— Федя! Как некультурно! Только познакомились, а ты утекать. С кем же я за жизнь толковать буду?
Петр Иванович внимательно посмотрел Просенкову в глаза. Тот виновато отвел голову. Сажин понимающе кивнул и улыбнулся.
— Ну, ладно… До свиданья, Федя! Я пойду, а вы беседуйте сколько хотите. Только…
Просенков молча достал из кармана потертый бумажник. Петр Иванович быстра раскрыл его, и первое, что бросилось в глаза, была фотография иеромонаха.
— Точно этот! — коротко ответил Сажин на вопросительный взгляд Просенкова и отправился в милицию.
Но там его опередил иеромонах. Воровато озираясь и пригибаясь, он бочком первый прошмыгнул в дверь, и Сажин решил подождать. Наконец чернец, так же воровато озираясь, выскользнул из милиции и едва не бегом пустился наутек.
— Чем это вы здесь напугали попика, что он отсюда со всех ног улепетывал? — спросил Сажин у Семкина.
— Тут, видишь, какая петрушка. Обокрали его, почитай на моих глазах, беспризорники. Милиционер мальчонку с четками успел схватить, а вот бумажник уплыл. Архимонаху же очень не хочется, чтобы в церкви о покраже знали. Чуть не плакал, просил не сообщать туда. Он-де сам будет заходить. У него в бумажнике, видишь, послание епископа и адреса, к кому он ехать должен. А четки — подарок Макарию. Его-то он и разыскивает.
— Адреса, говоришь? И боится? — Сажин машинально тронул усики, что-то соображая. — Когда он обещал зайти?
— Завтра.
— Четки отдали?
— Нет еще. У меня они.
— Ну и хорошо. — Сажин повернулся к дежурному. — Завтра или я или вот он придет сюда и вручит все попу. Если же поп придет раньше нас, постарайтесь задержать его.
— Ясно, товарищ начальник! — с уважением отозвался дежурный.
Прежде чем отправиться в свой кабинет, Сажин и Семкин заглянули к Зайцеву и доложили о происшествии.
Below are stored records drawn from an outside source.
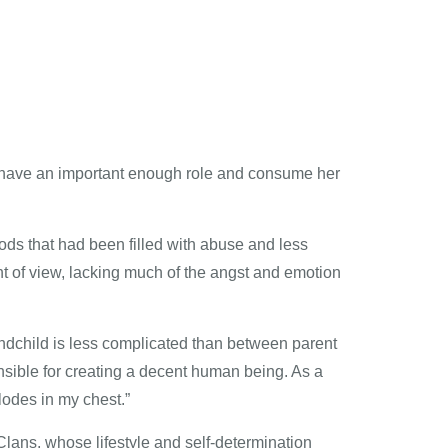
’t have an important enough role and consume her
ods that had been filled with abuse and less
 of view, lacking much of the angst and emotion
ndchild is less complicated than between parent
onsible for creating a decent human being. As a
lodes in my chest.”
 Clans, whose lifestyle and self-determination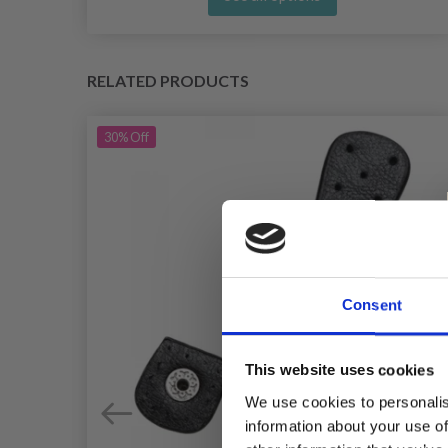
RELATED PRODUCTS
30%
Off
Consent
This website uses cookies
We use cookies to personalis
information about your use of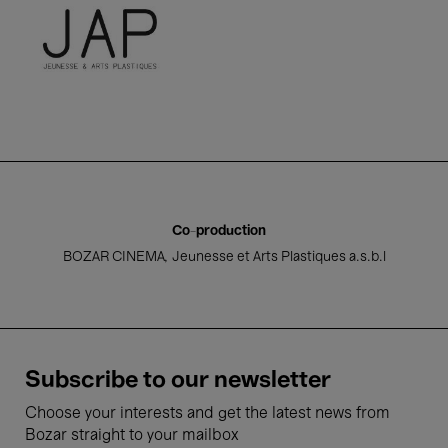
Jeunesse et Arts Plastiques a.s.b
Co-production
BOZAR CINEMA
Jeunesse et Arts Plastiques a.s.b.l
Subscribe to our newsletter
Choose your interests and get the latest news from
Bozar straight to your mailbox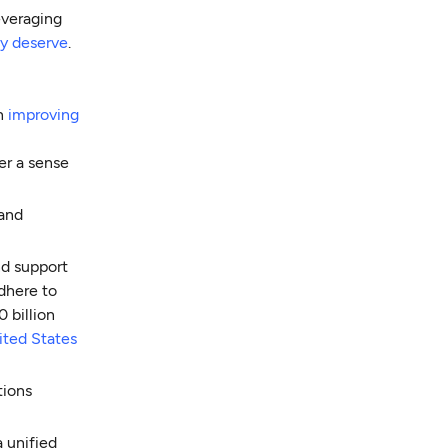
everaging
y deserve
.
in
improving
er a sense
 and
nd support
dhere to
 billion
ited States
tions
a unified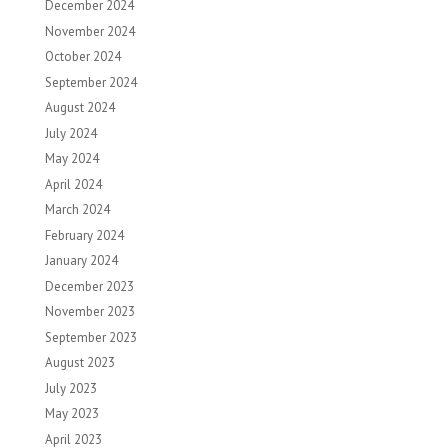
December 2024
November 2024
October 2024
September 2024
August 2024
July 2024
May 2024
April 2024
March 2024
February 2024
January 2024
December 2023
November 2023
September 2023
August 2023
July 2023
May 2023
April 2023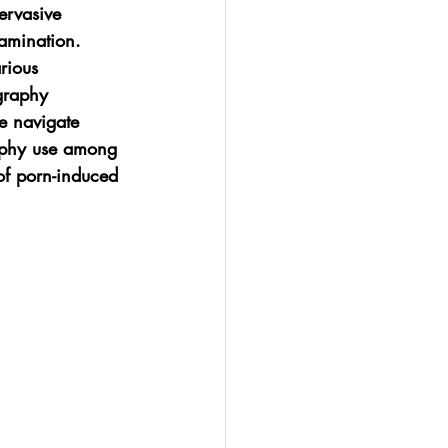
ervasive 
xamination. 
rious 
graphy 
e navigate 
raphy use among 
of porn-induced 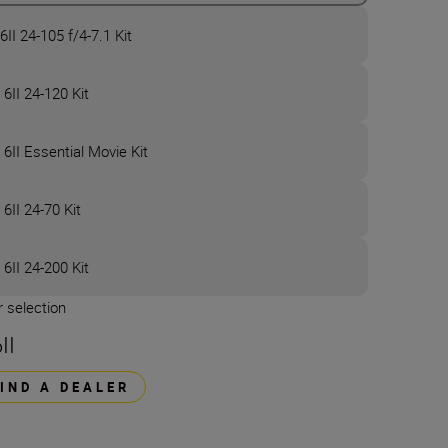
6II 24-105 f/4-7.1 Kit
 6II 24-120 Kit
 6II Essential Movie Kit
 6II 24-70 Kit
 6II 24-200 Kit
 selection
II
FIND A DEALER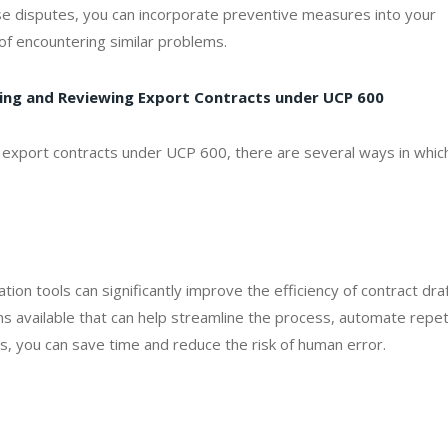
e disputes, you can incorporate preventive measures into your
of encountering similar problems.
fting and Reviewing Export Contracts under UCP 600
 export contracts under UCP 600, there are several ways in whic
ation tools can significantly improve the efficiency of contract dra
s available that can help streamline the process, automate repet
s, you can save time and reduce the risk of human error.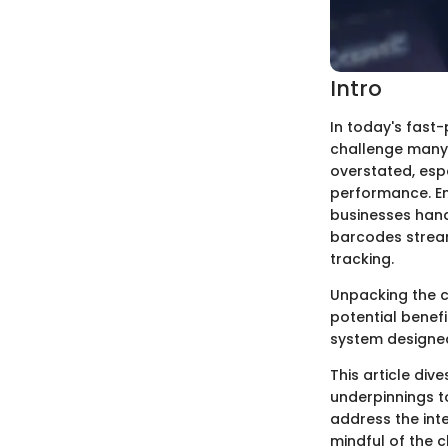
Intro
In today's fast-
challenge many 
overstated, esp
performance. En
businesses hand
barcodes stream
tracking.
Unpacking the c
potential benef
system designe
This article div
underpinnings to
address the int
mindful of the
Тот минут десять метал громы и молнии на их головы, но все же признал, что они не виноваты, и заключил:
— Лучше было вообще ничего не брать. Ну, а с Просенковым я еще поговорю, — многообещающе посулил Зайцев.
Семкин и Сажин переглянулись. Сказано достаточно ясно. Однако, к их счастью, заклеенных конвертов в бумажнике не было. В потертом конверте лежало несколько малозначащих частных писем, адресованных Василию Орехову, в которых неизвестный К. Л. сожалел, что Василий свои задатки художника променял на сомнительную благодать божью. Видимо, письма монаху были дороги, так как хранил он их около восьми лет. Одно письмо, скорее записка, за подписью епископа Германа, была адресована епископу Макарию. Несмотря на краткость, оно заинтересовало Сажина, и он полностью переписал текст, коротко прокомментировав:
— Похоже, вот здесь собака и зарыта.
Семкин тоже подержал листок и подвигал бровями.
— Кажется, дохлое дело начало оживать?